Excerpt:
When the New Left emerged in the 1960s, something else was born that would mark American elites for decades thereafter: the notion that social-democratic Western Europe was far superior to the capitalist United States. Pity the poor American professor whose every junket to a European academic conference was marred by his continental colleagues' sneering over cocktails about his nation's shame du jour—Vietnam, Watergate, Iraq—or about American racism, capital punishment, or health care. For much of the American Left, Western Europe was nothing less than an abstract symbol of progressive utopia.

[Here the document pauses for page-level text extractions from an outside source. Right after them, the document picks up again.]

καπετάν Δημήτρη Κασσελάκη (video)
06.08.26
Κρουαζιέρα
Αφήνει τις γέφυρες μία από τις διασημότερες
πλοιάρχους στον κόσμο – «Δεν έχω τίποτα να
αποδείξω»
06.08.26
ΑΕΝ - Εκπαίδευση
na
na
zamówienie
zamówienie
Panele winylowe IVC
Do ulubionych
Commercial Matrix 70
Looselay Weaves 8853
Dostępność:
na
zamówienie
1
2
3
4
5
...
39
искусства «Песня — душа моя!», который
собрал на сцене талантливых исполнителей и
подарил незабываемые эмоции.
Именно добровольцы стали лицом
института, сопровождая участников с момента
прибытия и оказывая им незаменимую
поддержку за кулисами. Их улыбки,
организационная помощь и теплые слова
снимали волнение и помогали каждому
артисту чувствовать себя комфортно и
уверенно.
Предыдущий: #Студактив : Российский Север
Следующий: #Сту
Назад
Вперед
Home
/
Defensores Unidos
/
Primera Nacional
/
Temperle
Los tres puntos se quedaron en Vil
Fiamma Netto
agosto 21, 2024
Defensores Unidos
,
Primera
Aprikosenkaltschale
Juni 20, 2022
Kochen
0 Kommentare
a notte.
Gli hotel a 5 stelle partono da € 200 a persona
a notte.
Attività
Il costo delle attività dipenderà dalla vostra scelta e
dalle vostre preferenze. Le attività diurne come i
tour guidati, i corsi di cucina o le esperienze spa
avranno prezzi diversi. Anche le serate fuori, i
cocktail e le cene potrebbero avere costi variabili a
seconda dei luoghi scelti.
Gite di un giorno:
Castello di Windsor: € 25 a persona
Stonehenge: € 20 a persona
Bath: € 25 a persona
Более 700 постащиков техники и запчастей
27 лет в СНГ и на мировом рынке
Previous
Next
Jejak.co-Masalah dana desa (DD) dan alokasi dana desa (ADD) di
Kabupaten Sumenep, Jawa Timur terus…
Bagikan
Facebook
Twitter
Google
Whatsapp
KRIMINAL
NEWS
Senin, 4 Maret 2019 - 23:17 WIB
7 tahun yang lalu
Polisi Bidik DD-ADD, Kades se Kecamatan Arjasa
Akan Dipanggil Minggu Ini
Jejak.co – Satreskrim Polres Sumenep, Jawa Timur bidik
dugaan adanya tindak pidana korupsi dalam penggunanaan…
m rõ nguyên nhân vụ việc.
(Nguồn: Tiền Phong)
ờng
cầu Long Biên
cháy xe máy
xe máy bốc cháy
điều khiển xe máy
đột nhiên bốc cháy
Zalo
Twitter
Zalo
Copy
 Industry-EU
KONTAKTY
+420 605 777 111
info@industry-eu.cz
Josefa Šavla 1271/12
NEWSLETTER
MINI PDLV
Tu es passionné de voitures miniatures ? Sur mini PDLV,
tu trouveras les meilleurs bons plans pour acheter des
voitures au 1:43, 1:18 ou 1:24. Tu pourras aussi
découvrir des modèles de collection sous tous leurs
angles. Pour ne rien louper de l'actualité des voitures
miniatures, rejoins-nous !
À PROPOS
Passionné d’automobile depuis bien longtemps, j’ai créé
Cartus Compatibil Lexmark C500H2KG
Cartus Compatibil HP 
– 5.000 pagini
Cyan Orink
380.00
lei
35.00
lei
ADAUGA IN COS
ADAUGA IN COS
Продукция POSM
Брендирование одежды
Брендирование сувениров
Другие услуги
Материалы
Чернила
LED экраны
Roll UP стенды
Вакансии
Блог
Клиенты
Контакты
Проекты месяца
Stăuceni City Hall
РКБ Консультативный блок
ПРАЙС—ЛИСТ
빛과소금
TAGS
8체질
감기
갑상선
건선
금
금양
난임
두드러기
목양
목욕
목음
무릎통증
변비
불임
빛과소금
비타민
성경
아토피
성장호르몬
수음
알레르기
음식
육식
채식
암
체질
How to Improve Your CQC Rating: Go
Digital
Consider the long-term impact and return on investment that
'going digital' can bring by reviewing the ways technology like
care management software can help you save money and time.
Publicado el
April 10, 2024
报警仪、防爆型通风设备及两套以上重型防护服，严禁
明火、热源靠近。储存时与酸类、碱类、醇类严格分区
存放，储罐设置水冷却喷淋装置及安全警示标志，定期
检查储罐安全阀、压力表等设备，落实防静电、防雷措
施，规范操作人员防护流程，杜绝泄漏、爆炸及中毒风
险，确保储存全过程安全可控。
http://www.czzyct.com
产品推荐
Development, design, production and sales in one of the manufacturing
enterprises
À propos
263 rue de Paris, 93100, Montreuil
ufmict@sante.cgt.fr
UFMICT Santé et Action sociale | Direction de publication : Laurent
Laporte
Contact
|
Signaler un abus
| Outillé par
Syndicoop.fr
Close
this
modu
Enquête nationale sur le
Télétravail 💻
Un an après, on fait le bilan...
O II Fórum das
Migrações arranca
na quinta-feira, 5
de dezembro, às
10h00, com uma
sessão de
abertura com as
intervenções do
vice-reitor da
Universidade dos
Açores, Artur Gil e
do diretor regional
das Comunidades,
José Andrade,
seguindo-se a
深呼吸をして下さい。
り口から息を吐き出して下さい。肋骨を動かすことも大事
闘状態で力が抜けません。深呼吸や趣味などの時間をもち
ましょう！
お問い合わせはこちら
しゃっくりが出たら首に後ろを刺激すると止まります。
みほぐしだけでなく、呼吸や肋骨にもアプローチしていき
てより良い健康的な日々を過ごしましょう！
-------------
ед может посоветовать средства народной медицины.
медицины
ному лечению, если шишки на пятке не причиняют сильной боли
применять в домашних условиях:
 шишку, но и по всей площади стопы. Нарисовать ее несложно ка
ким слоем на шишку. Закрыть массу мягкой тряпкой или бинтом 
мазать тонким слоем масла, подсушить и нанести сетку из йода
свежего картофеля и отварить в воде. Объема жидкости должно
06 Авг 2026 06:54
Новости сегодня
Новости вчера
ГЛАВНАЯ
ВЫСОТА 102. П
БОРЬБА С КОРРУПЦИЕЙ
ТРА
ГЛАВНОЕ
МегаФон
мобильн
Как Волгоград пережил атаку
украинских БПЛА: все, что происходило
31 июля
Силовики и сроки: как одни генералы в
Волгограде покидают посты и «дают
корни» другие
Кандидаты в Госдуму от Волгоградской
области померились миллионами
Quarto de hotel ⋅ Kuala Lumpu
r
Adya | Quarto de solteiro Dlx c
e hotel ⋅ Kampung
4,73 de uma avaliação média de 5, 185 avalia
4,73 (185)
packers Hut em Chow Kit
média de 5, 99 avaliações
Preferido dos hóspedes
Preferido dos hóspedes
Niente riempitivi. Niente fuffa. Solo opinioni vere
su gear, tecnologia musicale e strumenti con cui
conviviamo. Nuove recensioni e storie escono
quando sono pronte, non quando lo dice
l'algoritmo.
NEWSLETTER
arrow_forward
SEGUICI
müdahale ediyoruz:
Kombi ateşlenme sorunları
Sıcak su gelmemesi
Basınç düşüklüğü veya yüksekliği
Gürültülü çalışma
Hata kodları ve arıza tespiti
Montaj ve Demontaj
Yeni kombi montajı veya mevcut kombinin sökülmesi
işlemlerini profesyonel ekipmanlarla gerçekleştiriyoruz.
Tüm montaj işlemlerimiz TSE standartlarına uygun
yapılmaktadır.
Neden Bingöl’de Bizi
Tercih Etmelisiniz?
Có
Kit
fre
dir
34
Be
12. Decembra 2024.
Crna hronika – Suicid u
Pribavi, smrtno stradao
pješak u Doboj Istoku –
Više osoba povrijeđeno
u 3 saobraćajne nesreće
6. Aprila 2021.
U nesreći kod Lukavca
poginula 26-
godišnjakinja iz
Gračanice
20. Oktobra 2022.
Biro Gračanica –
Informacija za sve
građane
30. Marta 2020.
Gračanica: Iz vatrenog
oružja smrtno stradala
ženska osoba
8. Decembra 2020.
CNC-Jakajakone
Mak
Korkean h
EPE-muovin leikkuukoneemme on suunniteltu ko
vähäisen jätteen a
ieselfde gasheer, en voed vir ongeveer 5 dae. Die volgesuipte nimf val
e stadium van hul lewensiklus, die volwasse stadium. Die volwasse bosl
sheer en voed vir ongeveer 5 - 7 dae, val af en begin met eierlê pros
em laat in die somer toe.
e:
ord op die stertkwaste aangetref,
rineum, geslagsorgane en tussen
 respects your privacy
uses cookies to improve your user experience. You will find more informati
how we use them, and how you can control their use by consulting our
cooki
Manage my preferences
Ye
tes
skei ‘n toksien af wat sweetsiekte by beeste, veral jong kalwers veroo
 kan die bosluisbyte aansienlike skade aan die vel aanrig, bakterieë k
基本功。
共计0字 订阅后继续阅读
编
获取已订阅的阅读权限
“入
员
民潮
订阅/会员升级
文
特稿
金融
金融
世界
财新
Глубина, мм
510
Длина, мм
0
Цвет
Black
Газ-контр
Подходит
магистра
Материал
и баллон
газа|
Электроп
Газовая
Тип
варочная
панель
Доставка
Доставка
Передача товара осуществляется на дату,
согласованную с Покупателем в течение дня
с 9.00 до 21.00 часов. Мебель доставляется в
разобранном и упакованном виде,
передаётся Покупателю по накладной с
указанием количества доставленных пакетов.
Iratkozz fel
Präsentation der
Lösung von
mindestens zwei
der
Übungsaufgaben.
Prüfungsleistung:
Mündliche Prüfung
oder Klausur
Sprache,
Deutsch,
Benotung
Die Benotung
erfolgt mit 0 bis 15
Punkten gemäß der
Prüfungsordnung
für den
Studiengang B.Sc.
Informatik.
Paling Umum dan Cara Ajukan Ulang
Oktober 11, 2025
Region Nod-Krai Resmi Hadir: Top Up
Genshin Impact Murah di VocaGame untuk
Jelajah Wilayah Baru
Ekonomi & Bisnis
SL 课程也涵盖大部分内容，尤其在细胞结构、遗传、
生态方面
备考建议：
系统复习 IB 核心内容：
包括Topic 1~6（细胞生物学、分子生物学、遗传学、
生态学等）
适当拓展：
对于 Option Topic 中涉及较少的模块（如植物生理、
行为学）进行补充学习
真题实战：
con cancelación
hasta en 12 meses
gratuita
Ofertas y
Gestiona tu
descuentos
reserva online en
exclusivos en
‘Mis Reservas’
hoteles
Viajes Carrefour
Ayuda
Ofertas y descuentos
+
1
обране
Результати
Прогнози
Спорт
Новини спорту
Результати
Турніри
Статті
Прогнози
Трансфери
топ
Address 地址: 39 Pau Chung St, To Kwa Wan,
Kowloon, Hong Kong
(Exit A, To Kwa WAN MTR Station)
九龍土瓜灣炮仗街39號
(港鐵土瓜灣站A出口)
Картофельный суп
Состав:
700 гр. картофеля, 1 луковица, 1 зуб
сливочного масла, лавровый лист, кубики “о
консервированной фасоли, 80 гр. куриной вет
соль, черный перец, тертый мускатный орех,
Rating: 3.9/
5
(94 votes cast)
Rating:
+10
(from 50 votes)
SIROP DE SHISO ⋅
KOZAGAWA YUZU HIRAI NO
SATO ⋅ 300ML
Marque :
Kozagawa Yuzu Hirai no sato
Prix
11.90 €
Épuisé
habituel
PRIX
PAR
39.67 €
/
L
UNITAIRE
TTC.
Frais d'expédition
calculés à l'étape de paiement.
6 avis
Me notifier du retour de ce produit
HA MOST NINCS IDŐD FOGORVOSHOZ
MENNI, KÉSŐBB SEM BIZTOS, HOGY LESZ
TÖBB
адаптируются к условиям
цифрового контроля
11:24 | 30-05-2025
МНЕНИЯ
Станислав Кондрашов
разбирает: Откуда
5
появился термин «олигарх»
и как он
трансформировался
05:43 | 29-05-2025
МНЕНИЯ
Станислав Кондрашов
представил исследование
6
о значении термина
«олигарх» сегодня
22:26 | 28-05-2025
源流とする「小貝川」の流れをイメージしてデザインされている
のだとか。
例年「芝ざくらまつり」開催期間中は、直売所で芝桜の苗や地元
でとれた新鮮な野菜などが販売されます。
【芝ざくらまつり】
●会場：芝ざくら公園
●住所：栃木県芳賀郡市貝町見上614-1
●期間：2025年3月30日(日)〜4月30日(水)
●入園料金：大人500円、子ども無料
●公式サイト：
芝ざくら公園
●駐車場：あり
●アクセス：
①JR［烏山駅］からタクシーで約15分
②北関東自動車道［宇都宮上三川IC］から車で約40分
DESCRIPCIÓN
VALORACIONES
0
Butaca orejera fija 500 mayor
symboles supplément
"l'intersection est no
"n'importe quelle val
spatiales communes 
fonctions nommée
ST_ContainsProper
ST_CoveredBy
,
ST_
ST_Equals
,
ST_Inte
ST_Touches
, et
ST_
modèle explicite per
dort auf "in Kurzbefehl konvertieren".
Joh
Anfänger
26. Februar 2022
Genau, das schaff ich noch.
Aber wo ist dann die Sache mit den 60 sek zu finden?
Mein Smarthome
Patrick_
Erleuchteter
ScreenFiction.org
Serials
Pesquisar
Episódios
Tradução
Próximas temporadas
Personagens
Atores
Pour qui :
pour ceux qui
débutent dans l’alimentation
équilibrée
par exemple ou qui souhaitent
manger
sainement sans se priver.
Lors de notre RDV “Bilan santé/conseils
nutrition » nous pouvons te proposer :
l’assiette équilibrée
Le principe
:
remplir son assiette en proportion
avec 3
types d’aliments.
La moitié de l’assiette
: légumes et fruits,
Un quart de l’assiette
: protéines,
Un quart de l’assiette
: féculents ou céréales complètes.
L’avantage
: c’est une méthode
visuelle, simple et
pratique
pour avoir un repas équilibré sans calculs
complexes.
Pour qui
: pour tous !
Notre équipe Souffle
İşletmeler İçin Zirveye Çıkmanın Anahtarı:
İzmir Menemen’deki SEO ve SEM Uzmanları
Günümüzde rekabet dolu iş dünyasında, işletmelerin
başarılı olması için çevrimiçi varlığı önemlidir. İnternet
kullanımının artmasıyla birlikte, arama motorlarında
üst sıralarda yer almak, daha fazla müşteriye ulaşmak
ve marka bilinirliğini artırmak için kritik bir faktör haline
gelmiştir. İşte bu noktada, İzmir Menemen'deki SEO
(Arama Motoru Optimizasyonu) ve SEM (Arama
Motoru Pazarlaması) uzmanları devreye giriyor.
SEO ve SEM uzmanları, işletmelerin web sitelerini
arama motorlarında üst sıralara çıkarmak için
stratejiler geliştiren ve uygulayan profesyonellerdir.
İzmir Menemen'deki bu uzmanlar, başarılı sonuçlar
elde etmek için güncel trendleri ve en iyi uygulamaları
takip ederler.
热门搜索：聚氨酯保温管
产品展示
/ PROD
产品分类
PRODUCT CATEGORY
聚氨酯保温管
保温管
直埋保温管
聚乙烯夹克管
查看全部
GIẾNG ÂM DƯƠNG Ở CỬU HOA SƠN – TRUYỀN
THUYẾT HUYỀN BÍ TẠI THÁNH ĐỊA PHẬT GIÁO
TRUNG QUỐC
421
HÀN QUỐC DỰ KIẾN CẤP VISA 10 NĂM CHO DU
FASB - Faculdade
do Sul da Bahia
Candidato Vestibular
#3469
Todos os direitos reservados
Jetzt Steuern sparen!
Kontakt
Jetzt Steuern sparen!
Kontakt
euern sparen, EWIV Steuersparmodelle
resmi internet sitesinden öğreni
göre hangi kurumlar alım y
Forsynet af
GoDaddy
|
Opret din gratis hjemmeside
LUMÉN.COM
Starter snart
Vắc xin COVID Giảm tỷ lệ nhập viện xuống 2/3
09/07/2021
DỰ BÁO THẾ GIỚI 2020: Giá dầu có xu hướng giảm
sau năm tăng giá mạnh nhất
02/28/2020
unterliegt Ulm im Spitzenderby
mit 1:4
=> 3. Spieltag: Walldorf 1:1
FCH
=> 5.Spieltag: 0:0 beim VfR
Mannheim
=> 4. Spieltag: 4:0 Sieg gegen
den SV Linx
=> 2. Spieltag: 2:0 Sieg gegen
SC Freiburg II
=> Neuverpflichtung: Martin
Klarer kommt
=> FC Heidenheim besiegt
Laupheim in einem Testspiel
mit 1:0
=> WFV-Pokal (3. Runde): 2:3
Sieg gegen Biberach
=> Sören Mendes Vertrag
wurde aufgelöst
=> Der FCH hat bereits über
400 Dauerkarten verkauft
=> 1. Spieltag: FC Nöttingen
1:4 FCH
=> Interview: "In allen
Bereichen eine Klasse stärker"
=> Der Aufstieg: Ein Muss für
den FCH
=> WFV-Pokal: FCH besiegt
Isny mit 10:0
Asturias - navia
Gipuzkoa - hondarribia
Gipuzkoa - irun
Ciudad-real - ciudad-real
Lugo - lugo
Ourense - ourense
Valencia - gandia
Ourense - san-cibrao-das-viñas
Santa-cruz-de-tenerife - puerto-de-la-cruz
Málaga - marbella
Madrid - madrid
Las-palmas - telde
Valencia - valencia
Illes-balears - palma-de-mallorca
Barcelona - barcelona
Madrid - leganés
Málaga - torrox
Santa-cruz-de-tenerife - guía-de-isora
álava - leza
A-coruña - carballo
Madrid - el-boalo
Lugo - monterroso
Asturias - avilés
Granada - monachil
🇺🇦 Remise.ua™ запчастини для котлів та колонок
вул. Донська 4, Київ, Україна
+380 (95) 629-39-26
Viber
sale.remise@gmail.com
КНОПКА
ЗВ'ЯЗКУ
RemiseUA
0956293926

This rosy view was never accurate, of course. Europe's socialized health care was blighted by outrageous (and sometimes deadly) waiting lists and rationing, to name just one example. To name another: Timbro, a Swedish think tank, found in 2004 that Sweden was poorer than all but five U.S. states and Denmark poorer than all but nine. But in recent years, something has happened to complicate the Left's fanciful picture even further: Western European voters' widespread reaction against social democracy.
The shift has two principal, and related, causes. The more significant one is that over the last three decades, social-democratic Europe's political, cultural, academic, and media elites have presided over, and vigorously defended, a vast wave of immigration from the Muslim world—the largest such influx in human history. According to Foreign Affairs, Muslims in Western Europe numbered between 15 and 20 million in 2005. One source estimates that Britain's Muslim population rose from about 82,000 in 1961 to 553,000 in 1981 to 2 million in 2000—a demographic change roughly representative of Western Europe as a whole during that period. According to the London Times, the number of Muslims in the U.K. climbed by half a million between 2004 and 2008 alone—a rate of growth ten times that of the rest of that country's population.